Разработка методики химико-токсикологического анализа рифабутина в объектах биологического происхождения

Abstract

Objective: to develop a technique for isolating and identifying rifabutin for chemical and toxicological analysis from biological material. Materials and methods. The substance rifabutin, capsules Farbutin containing rifabutin 150 mg, ethyl alcohol 95%, hydrochloric acid solution 0.1 M, sodium hydroxide solution 0.1 M, purified water, ammonia solution 10%, solutions of ammonium sulfate 20%, ammonium sulfate saturated, sodium sulfate 5%, sodium sulfate saturated, sodium chloride 20%, sodium chloride saturated were used for analysis. Organic solvents: benzene, dichloromethane, diethyl ether, toluene, chloroform, ethyl acetate. The pH was determined using a universal ionometer It-1101. Isolation was carried out by liquid-liquid extraction, detection and quantification by spectrophotometric method in the ultraviolet region.
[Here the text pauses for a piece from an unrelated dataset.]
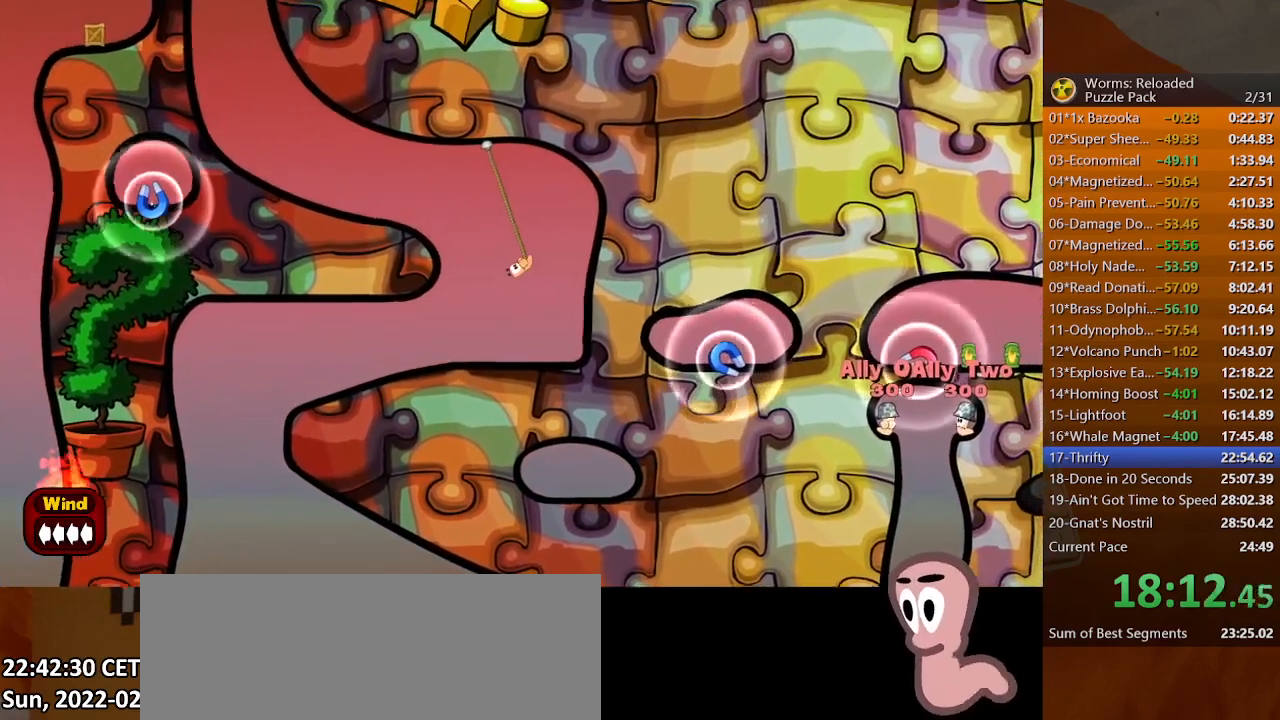
{"keys": ["left", "space"], "mouse": [], "events": [[333, "space", "down"], [333, "up", "up"], [367, "left", "up"], [400, "space", "up"], [467, "left", "down"], [467, "space", "down"]]}
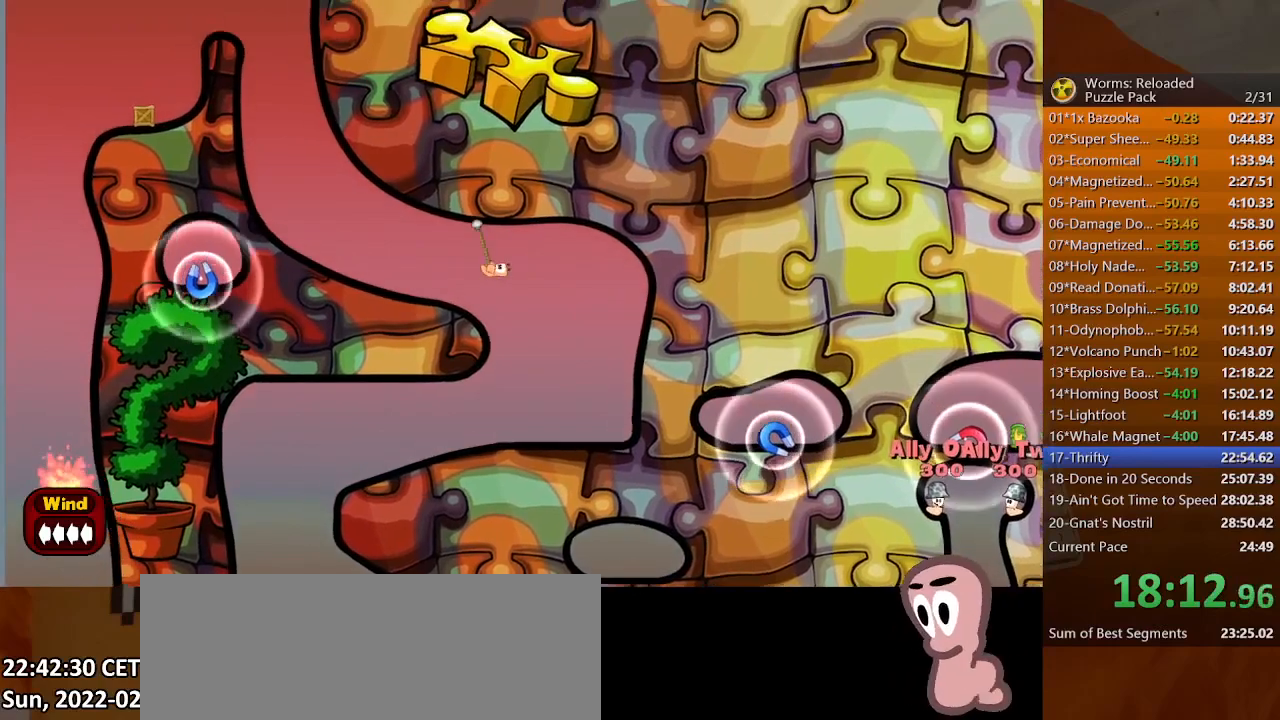
{"keys": ["left"], "mouse": [], "events": [[33, "space", "up"], [233, "left", "up"], [233, "space", "down"], [300, "space", "up"], [333, "space", "down"], [367, "left", "down"], [433, "space", "up"]]}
The optical density was measured using a SF-2000 spectrophotometer in cuvettes with a layer thickness of 1 cm. Results. In the course of the study, the optical properties of rifabutin, and absorption spectra characterized by two absorption bands at 231±2 nm and 279±2 nm were studied, ethyl alcohol 95% and hydrochloric acid solution 0.1 M, concentration 0.002% as optimal solvents were determined. The effect of various factors on the extraction of rifabutin from aqueous solutions has been experimentally studied. The highest degree of extraction is achieved by dichloromethane at pH 2, in the presence of sodium chloride saturated solution, once for 3 minutes. Conclusion. Methods of isolation and quantitative determination of rifabutin by UV spectrophotometry in extracts from biological fluids and organs have been developed.